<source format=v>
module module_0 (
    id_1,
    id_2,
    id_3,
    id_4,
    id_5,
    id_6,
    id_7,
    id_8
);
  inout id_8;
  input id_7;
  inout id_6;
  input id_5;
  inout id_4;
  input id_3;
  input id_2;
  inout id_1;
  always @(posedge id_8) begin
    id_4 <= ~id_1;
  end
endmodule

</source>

****************************************

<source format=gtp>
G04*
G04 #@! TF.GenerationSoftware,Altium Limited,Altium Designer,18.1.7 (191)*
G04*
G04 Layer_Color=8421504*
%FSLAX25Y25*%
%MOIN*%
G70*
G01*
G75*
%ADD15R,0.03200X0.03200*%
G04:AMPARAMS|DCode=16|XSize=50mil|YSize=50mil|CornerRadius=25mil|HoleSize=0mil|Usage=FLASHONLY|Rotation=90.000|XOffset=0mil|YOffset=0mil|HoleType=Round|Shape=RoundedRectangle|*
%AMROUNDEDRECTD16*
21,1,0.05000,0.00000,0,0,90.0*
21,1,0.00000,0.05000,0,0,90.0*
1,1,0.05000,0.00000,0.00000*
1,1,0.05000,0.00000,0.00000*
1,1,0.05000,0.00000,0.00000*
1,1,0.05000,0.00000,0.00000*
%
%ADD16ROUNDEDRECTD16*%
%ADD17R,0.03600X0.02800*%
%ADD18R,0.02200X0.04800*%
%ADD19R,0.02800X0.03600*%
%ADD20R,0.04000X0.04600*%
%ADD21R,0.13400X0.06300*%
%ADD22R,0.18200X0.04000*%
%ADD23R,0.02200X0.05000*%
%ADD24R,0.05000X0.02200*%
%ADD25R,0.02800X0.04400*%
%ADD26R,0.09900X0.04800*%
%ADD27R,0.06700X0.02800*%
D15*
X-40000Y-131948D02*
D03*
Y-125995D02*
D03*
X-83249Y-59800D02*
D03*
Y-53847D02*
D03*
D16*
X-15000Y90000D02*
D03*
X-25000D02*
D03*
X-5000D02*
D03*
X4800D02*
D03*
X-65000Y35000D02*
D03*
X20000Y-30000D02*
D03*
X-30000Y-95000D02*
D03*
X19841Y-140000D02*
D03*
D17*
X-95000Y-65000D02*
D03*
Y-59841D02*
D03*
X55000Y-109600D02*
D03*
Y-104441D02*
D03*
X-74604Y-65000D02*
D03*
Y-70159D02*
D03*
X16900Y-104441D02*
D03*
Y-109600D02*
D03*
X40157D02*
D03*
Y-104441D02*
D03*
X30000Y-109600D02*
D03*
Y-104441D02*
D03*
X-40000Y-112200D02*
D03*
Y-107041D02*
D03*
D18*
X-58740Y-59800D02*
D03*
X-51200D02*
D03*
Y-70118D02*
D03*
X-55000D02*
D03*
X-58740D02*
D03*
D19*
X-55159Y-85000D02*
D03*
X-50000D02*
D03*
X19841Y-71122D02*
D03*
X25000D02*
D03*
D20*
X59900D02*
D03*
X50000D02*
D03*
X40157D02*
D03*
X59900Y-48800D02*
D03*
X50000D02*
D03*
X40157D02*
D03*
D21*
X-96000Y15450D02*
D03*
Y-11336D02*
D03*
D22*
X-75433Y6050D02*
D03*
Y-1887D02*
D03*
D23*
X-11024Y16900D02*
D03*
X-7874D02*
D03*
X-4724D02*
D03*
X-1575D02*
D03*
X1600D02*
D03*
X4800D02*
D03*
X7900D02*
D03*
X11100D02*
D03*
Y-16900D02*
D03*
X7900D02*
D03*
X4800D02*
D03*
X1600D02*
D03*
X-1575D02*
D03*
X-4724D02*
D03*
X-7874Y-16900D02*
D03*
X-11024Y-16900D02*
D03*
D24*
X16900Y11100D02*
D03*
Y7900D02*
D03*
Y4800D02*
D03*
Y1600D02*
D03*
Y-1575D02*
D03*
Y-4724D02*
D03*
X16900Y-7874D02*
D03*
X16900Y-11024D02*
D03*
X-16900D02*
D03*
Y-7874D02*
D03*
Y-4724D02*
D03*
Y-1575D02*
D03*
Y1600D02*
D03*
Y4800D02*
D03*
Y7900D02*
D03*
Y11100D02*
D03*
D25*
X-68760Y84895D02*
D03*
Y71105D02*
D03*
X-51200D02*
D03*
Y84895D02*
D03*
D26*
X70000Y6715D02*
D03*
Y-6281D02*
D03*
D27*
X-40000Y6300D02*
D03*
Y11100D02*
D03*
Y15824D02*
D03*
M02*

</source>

****************************************

Go back to the listing above. Copy word for word the lines from the one with "<source format=v>" through the one with "inout id_1;", and nothing more.

### RESPONSE AREA
<source format=v>
module module_0 (
    id_1,
    id_2,
    id_3,
    id_4,
    id_5,
    id_6,
    id_7,
    id_8
);
  inout id_8;
  input id_7;
  inout id_6;
  input id_5;
  inout id_4;
  input id_3;
  input id_2;
  inout id_1;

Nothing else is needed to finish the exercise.